Ryan Chartrand

There are few stories told best only through the beauty of cinema. “Lucky Number Slevin” happens to be one of them.

“Slevin” is a complex story about a guy who ends up in the wrong place at the wrong time. Slevin, played by Josh Hartnett, has a rather unlucky day when he finds himself caught in the middle of an ongoing war between two of the biggest crime bosses in town. Slevin, who has no idea what is going on or who these crime lords are, is given a choice: he can either pay The Rabbi, one of the city’s most prominent crime bosses played by Sir Ben Kingsley, $30,000 for a debt he knows nothing about; or assassinate The Rabbi’s son for the opposing boss, played by Morgan Freeman. And to make things a bit spicier, Goodkat, a world-class assassin played by Bruce Willis, is setting all of this up to kill Slevin.

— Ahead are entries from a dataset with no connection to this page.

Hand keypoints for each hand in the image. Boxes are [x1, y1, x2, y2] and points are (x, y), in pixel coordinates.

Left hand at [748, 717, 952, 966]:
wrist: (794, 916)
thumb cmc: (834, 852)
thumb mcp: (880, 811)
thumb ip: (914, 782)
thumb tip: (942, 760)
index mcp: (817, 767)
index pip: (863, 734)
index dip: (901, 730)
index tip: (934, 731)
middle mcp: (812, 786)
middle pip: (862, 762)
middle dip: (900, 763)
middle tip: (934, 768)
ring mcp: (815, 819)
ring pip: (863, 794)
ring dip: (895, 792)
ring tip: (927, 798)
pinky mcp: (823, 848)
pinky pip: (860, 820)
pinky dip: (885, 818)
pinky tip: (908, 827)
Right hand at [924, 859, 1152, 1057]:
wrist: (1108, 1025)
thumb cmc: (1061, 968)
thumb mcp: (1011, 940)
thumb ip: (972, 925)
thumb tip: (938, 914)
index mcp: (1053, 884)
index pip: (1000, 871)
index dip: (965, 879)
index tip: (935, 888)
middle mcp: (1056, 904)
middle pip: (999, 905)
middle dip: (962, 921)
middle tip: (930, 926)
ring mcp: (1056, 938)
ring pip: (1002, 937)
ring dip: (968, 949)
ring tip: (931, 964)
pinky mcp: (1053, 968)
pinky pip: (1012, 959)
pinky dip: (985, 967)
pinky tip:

To say there’s a lot going on in “Slevin” would be an understatement. For many films, an elaborate plot can lead to a disorganized pile of worthlessness, but “Slevin” is able to make it all quite straightforward and enjoyable. The pacing is surprisingly comfortable and there’s never a moment in which you would rather be watching “Oprah’s 20th Anniversary.” “Slevin” is ultimately a worthwhile experience thanks to a myriad of twists and turns that connect carefully-woven clues scattered throughout the story. Seeing it all come together is an exciting experience that you won’t find executed as well in any other medium. Weave in two hours of clever, highly memorable and sometimes comical dialogue, and all that’s left is making sure someone shows up to act.

Not just any cast showed up, however. As previously mentioned, Willis, Kingsley and Freeman make up a powerful veteran force for “Slevin.” It must be written in stone somewhere that any film with Freeman is bound to be a great film; “Slevin” is no exception. And although Freeman doesn’t quite fit his character as a tough crime boss that could care less if he killed a child, he still packs his “Morgan Freeman Factor” with quite a punch that somehow works. Kingsley makes a truly inspiring performance alongside Freeman as a religious mobster who carries a shotgun (he’s come a long way since “Gandhi”). And yes, his mobster accent is perfect. Willis, devoid of his disturbing moustache from “16 Blocks,” easily steals the show, however, achieving so by brilliantly assassinating people left and right and delivering the most ingenious lines in his trademark raspy voice.

Surprisingly, Hartnett is able to hold his own among the veteran brigade as the main character, Slevin. Although Matt Damon would have fit the part just as well, you might come out preferring Hartnett as an action-thriller hero to Damon. Lucy Liu, who plays the easily lovable and bubbly neighbor of Slevin, has an unexpected and charming chemistry with Hartnett that somehow fits in amidst the ongoing roller coaster of events.

Unfortunately, “Slevin” isn’t as lucky as the title claims; having Paul McGuigan, director of the forgettable “Wicker Park” and a mostly inexperienced filmmaker, at the helm of a low-budget production proved to be a bit of a roadblock for “Slevin.” While the editing is astonishing for such a complex plot, there’s nothing spectacular in McGuigan’s direction aside from his somewhat stylish use of color.

Nevertheless, “Slevin” is no “sleven” out of ten film; it has everything that you love about storytelling and more. If you enjoy memorable dialogue, complex mystery and beholding the best actors in the business, I give you doctor’s permission to skip class right now and see it.